> _Quoted passage_
----------

As with most advantages, it has drawbacks. One of these is that the Microsoft part of D3D has no real idea of the hardware. When you call glDrawElements, you’re calling directly into IHV code, so it knows exactly how to marshal these calls. When you call D3D’s DrawPrimitive, it has no idea if the hardware can accept the call immediately or if it should set it aside for later. Since the IHV portion of D3D runs in Ring 0, there’s no chance for the people who have access to this information to know how to correctly marshal calls.

So it’s wrong to say that it was a boneheaded idea on Microsoft’s part. DirectX has as one of its principle design goals to make it relatively easy for IHVs to write implementations. In some cases, this inhibits performance. To them (for the moment, as they are actually correcting this in DX10) this is a reasonable tradeoff. And, on some level, I can’t disagree, considering the sheer number of bugs we OpenGL developers have to deal with on a daily basis.

but i agree that introducing instancing concepts into the opengl api will almost undoubtedly be quite a can of worms, and could probably use as much thought as possible.
I’ve kinda danced around what “instancing” actually is. Really, the functionality required for “instancing” to work is just a modification on how the vertex processor transforms a vertex index into a memory address to pull data from. Effectively, you set up the ability to have the vertex processor perform a simple transformation on the index (in D3D’s case, a mod operation I believe) before translating it into a memory address. So, the GL API would simply be a way to set that mod value on a per-array level.

----------

> _Entries provided_

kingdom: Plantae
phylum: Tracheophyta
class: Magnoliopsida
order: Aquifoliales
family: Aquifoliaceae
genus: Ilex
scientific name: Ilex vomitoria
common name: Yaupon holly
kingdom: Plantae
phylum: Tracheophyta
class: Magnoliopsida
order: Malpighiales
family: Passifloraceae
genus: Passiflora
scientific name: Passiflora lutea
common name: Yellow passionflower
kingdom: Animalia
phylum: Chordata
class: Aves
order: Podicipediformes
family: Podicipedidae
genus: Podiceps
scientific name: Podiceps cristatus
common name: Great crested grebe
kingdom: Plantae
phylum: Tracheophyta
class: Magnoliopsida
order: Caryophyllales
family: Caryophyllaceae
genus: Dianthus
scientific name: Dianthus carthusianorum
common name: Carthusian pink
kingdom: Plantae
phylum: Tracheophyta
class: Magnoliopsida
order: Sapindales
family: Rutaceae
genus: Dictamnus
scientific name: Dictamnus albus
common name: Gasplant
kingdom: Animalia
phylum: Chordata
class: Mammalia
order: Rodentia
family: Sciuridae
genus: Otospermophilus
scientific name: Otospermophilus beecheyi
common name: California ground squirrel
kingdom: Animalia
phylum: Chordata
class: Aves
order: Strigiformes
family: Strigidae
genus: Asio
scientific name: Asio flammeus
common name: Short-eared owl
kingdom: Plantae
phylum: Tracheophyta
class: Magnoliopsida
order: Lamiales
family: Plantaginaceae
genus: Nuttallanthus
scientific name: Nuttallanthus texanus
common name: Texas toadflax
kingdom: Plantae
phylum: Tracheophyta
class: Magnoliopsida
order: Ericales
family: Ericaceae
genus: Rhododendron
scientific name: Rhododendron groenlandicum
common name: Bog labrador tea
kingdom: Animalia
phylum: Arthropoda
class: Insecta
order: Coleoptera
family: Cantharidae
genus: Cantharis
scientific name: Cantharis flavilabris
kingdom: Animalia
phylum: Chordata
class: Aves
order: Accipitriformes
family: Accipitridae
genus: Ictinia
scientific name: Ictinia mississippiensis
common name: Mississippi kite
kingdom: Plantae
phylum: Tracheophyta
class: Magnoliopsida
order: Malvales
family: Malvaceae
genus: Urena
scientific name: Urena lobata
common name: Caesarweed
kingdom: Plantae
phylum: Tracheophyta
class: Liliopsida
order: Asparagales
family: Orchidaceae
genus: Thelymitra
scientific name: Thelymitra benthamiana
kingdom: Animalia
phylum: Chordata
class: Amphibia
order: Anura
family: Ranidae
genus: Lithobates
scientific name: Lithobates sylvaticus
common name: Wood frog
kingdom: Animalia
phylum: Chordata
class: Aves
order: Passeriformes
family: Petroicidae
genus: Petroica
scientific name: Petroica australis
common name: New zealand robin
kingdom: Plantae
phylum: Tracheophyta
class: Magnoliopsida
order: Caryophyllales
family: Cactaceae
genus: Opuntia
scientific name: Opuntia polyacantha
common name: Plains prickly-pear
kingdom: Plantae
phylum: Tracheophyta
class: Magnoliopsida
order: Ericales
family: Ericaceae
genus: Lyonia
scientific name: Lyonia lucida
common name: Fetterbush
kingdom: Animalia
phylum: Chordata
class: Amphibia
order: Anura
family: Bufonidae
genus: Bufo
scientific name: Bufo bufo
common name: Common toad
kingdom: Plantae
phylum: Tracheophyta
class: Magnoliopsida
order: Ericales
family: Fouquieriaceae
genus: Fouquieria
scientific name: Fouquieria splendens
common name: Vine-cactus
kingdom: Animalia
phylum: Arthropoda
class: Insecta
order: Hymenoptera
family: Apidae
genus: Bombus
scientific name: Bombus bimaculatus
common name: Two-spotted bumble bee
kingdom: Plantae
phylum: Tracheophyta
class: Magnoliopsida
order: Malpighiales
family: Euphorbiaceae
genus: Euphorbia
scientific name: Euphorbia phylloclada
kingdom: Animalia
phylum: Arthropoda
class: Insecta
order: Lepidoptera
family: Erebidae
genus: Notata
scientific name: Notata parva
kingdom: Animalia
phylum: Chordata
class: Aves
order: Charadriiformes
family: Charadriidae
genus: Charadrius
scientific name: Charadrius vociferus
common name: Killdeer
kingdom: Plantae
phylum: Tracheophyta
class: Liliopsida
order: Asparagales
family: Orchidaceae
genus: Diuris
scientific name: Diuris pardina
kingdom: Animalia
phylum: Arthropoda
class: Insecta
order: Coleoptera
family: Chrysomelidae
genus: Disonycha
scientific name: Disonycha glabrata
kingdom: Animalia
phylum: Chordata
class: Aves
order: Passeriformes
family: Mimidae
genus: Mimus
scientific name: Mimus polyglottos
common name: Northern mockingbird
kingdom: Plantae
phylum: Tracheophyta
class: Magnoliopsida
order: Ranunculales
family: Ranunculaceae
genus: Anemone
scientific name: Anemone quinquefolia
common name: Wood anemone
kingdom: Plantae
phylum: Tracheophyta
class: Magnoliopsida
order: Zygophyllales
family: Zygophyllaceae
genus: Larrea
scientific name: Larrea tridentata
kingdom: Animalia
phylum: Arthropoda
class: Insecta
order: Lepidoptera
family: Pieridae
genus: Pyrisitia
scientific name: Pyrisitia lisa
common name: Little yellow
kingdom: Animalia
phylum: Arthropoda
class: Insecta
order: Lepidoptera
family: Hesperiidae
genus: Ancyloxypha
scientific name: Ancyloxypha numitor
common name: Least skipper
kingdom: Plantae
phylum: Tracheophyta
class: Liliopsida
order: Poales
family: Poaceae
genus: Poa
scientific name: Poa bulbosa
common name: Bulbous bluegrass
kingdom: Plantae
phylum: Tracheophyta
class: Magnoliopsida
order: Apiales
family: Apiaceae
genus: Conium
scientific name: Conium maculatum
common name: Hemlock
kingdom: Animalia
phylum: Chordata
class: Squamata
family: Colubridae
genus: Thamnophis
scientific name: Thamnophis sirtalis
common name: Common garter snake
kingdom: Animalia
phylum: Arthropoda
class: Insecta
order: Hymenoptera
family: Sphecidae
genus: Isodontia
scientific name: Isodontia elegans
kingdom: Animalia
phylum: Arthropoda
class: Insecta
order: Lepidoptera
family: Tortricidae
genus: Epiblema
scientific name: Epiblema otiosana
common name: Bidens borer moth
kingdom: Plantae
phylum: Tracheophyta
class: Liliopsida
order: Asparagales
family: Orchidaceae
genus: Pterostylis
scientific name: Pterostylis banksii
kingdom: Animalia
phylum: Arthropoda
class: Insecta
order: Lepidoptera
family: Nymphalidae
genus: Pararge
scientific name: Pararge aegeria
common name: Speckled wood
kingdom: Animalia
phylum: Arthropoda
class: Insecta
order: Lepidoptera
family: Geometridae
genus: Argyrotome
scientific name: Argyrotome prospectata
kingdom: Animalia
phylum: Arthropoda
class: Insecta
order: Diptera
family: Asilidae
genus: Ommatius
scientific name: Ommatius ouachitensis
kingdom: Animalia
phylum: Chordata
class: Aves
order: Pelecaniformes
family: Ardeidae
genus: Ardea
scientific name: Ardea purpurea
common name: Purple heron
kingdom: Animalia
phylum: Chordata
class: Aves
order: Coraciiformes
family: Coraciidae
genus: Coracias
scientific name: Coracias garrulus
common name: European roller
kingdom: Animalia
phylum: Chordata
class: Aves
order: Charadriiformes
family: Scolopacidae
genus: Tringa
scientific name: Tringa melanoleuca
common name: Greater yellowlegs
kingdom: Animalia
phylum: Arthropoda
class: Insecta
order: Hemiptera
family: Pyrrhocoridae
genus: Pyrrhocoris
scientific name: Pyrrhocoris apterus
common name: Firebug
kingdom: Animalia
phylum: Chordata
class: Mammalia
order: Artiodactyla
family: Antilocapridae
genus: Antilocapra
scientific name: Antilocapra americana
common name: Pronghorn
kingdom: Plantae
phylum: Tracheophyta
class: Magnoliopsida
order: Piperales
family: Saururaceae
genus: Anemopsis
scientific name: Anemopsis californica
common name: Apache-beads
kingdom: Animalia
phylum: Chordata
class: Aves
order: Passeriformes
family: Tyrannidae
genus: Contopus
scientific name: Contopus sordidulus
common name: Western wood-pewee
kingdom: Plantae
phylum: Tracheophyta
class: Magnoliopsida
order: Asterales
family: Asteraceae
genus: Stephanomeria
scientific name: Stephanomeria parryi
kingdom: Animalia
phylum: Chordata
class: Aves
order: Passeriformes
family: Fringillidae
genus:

----------

> _Actions to take_
**A)** In the forum passage about Direct3D and OpenGL, which ring does the IHV portion of D3D run in?
**B)** Carry on the forum passage about Direct3D and OpenGL instancing from where it stops.

> _Answers to each task_
**A)** Ring 0.

**B)**
It is through the clever use of this functionality that one achieves the result of instancing.

if real functionality exists in the hardware for any manner of instancing i think it should be exposed asap by third party disposable extensions if need be.
Unfortunately, nVidia doesn’t think that it is necessary under OpenGL; they agree with the ARB’s opinion that instancing performance can be mostly approximated by a combination of immediate mode calls and glDrawElements calls.

I don’t know what your stance is, but I think it’s bad to flood GL with 100 different vendor specific codepaths for things that gives like 1% performance increase and 10% more code, possibly bugs…

thanks for all the input korval.

to me a proper opengl instancing api would be most likely a combination of software and hardware functionality.

the way i see it, from the high level api perspective, it would be equivalent to say passing a single set of vertex attributes which result in multiple ‘instances’ of the gemoetry being produced, perhaps with modulated non vertex attributes such as transforms, textures, materials, shaders, etc.

i believe technicly it would be best to describe opengl instancing as modulating everything but the per vertex attributes. (something has to remain constant otherwise it isn’t instancing).

you would setup everything that modulates the instancing prior to dispatching a glDrawElements command, and beyond that everything would be implimentation dependant.

for instance you could have an array of say 100 transforms in video memory. then the instancing infrastructure would pass the singl DrawElements sequence bound to the 100 transforms and the hardware would recieve this and perform one hundred loops of of the ‘vbo’ setup without consulting the driver while changing the transform with each iteration.

when the smoke is clear you get a field of indapendantly transformed daisies or whatever you want. and even though the daisy geometry itself is a relatively small geometry batch, you don’t loose any thing to this because the batches are all processed without driver intervention.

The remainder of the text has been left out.